1.6. Create a new AWS Managed Microsoft AD with LDAPS endpoint

🚨🚨🚨 Skip this step when you're going to connect to your existing LDAPS 🚨🚨🚨

Follow the AWS ParallelCluster tutorial, but only for these specific steps.

  1. Create the AD either by using the Python scripts in Step 1: Create the AD infrastructure / Manual, or using the AWS console. It's important to choose two private subnets from the VPC stack you've just created in the previous step.

    REMINDER: change the directory and domain name as needed, and optionally other information as you like.

  2. Follow Create an EC2 instance, Join your instance to the AD, and Add users to the AD. REMINDER: make sure the ReadOnlyUser uses the same password as your AWS Secrets Manager secret.

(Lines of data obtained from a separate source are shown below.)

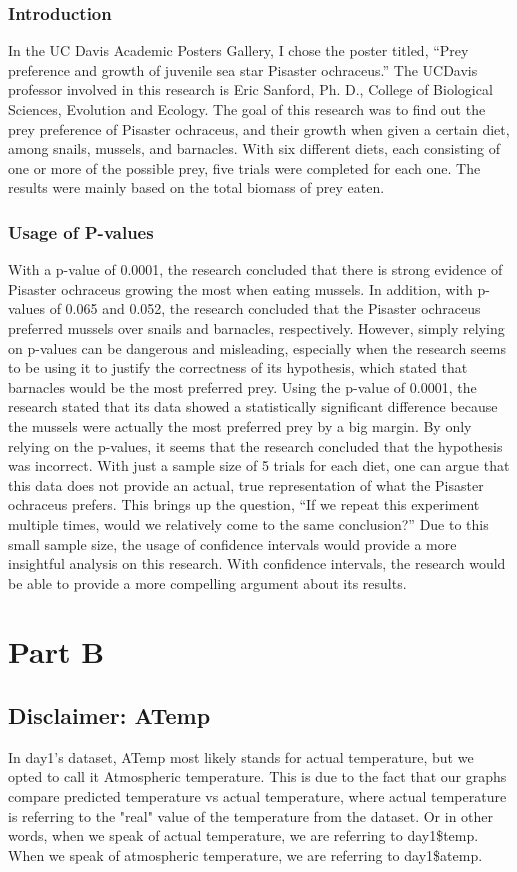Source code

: \documentclass[12pt]{article}
\begin{document}
\subsubsection{Introduction}
In the UC Davis Academic Posters Gallery, I chose the poster titled, “Prey preference and growth of juvenile sea star Pisaster ochraceus.” The UCDavis professor involved in this research is Eric Sanford, Ph. D., College of Biological Sciences, Evolution and Ecology. The goal of this research was to find out the prey preference of Pisaster ochraceus, and their growth when given a certain diet, among snails, mussels, and barnacles. With six different diets, each consisting of one or more of the possible prey, five trials were completed for each one. The results were mainly based on the total biomass of prey eaten.
\subsubsection{Usage of P-values}	
With a p-value of 0.0001, the research concluded that there is strong evidence of Pisaster ochraceus growing the most when eating mussels. In addition, with p-values of 0.065 and 0.052, the research concluded that the Pisaster ochraceus preferred mussels over snails and barnacles, respectively. However, simply relying on p-values can be dangerous and misleading, especially when the research seems to be using it to justify the correctness of its hypothesis, which stated that barnacles would be the most preferred prey. Using the p-value of 0.0001, the research stated that its data showed a statistically significant difference because the mussels were actually the most preferred prey by a big margin. By only relying on the p-values, it seems that the research concluded that the hypothesis was incorrect. With just a sample size of 5 trials for each diet, one can argue that this data does not provide an actual, true representation of what the Pisaster ochraceus prefers. This brings up the question, “If we repeat this experiment multiple times, would we relatively come to the same conclusion?” Due to this small sample size, the usage of confidence intervals would provide a more insightful analysis on this research. With confidence intervals, the research would be able to provide a more compelling argument about its results.

\newpage
\section{Part B}
\subsection{Disclaimer: ATemp} \label{disclaimer}
In day1's dataset, ATemp most likely stands for actual temperature, but we opted to call it Atmospheric temperature. This is due to the fact that our graphs compare predicted temperature vs actual temperature, where actual temperature is referring to the "real" value of the temperature from the dataset. Or in other words, when we speak of actual temperature, we are referring to day1\$temp. When we speak of atmospheric temperature, we are referring to day1\$atemp.
\end{document}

  3. Under LDAPS with certificate verification (recommended) setup, do all steps except what you've done in Section 1.2, no. 3 (i.e., skip 1, 2, and 4).

The expected outcomes of this section are:

  • an AD
  • an EC2 instance to configure the AD (i.e., add new users)
  • ReadOnlyUser which SMHP will use to connect to this AD via LDAPS, and a test user user000 which you may skip.
  • an LDAPS endpoint for the AD, in the form of an Network Load Balancer with the certificate which you previously imported to the ACM.
  • an Amazon Route53 hosted zone (i.e., DNS records) to let the SMHP cluster resolve the LDAPS endpoint.

1.7. Create SMHP cluster

  1. Review and edit cluster-config.yaml. As a rule of thumb, anything with xxx needs to be updated.

  2. Review and edit src/lcc-data/* files. As a rule of thumb, anything with xxx needs to be updated.

  3. Optionally, review and edit src/LifecycleScripts/*. You should leave them as default unless you want to make your own customizations.

  4. Optionally, run python3 bin/validate-config.py to ensures the above configurations are sound. Note that the .py scripts require boto3.

  5. Now it's time to create a cluster:

    cluster-create.sh <CLUSTER_NAME> [--profile xxxx]
    
    # Optional: side-by-side displays of cluster status and controller logs. Need awslogs and tmux.
    dashboard-cluster-create.sh <CLUSTER_NAME> [--profile xxxxx]

2. Access HyperPod cluster

For simplicity, connect to the controller node (or login nodes, should you deploy them).

easy-ssh.sh <CLUSTER_NAME>

This should bring you to the controller node:

# Connect via ssm, so need to switch user.
$ sudo su -l ubuntu

$ sinfo
...

You can also test out the sample AD user you created in Section 1.6:

# Connect via ssm, so need to switch user. This time to the sample AD user.
sudo su -l user000

$ whoami
user000

echo $HOME
/fsx/home/user000

3. Security

See CONTRIBUTING for more information.

4. License

This library is licensed under the MIT-0 License. See the LICENSE file.

5. References

  1. AWS Workshop: Amazon SageMaker HyperPod.
  2. AWS Documentation: Amazon SageMaker HyperPod
  3. aws-samples/awsome-distributed-training
  4. AWS ParallelCluster tutorial: Integrating Active Directory.